> **WHAT TO WORK ON**: Once the line with "Napisao ju je" is found in the entries below, repeat it and each following line exactly, up to and including the line with "te je zasjela". Add no other lines.

> **DATA FOR THIS TASK**:
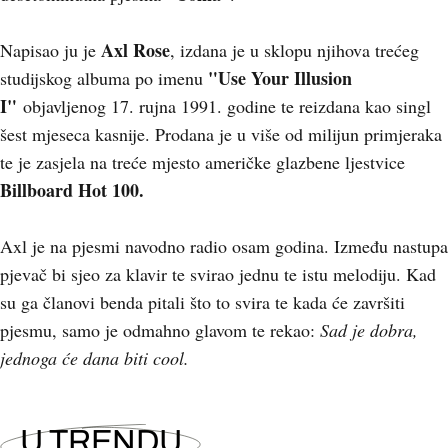
Axl Rose
Napisao ju je
, izdana je u sklopu njihova trećeg
"Use Your Illusion
studijskog albuma po imenu
I"
objavljenog 17. rujna 1991. godine te reizdana kao singl
šest mjeseca kasnije. Prodana je u više od milijun primjeraka
te je zasjela na treće mjesto američke glazbene ljestvice
Billboard Hot 100.
Axl je na pjesmi navodno radio osam godina. Između nastupa
pjevač bi sjeo za klavir te svirao jednu te istu melodiju. Kad
su ga članovi benda pitali što to svira te kada će završiti
pjesmu, samo je odmahno glavom te rekao:
Sad je dobra,
jednoga će dana biti cool.
U TRENDU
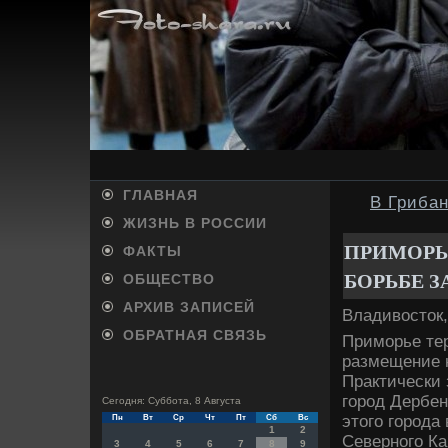
ГЛАВНАЯ
В Грибан
ЖИЗНЬ В РОССИИ
ПРИМОРЬ
ФАКТЫ
БОРЬБЕ З
ОБЩЕСТВО
АРХИВ ЗАПИСЕЙ
Владивосток,
ОБРАТНАЯ СВЯЗЬ
Приморье тер
размещение н
Практически 
город Дербен
Сегодня: Суббота, 8 Августа
этого города
Пн
Вт
Ср
Чт
Пт
Сб
Вс
1
2
Северного Ка
3
4
5
6
7
8
9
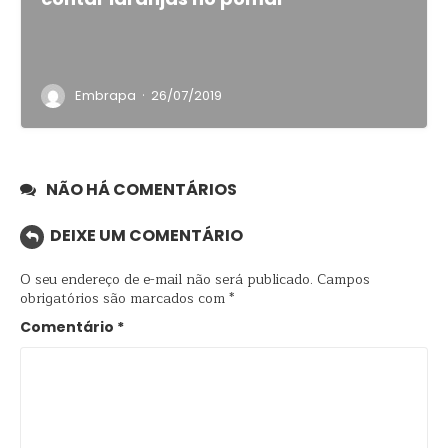
·
Embrapa
26/07/2019
NÃO HÁ COMENTÁRIOS
DEIXE UM COMENTÁRIO
O seu endereço de e-mail não será publicado.
Campos
obrigatórios são marcados com
*
Comentário
*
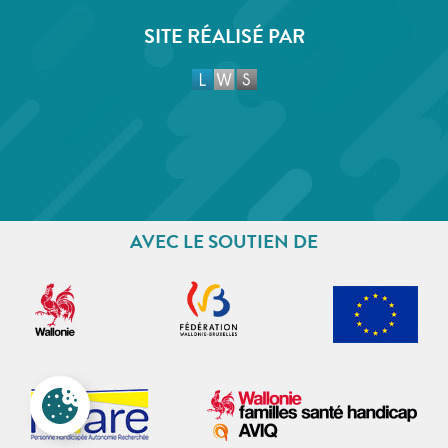
SITE RÉALISÉ PAR
AVEC LE SOUTIEN DE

> **WRITTEN ANSWER**:
Napisao ju je
, izdana je u sklopu njihova trećeg
"Use Your Illusion
studijskog albuma po imenu
I"
objavljenog 17. rujna 1991. godine te reizdana kao singl
šest mjeseca kasnije. Prodana je u više od milijun primjeraka
te je zasjela na treće mjesto američke glazbene ljestvice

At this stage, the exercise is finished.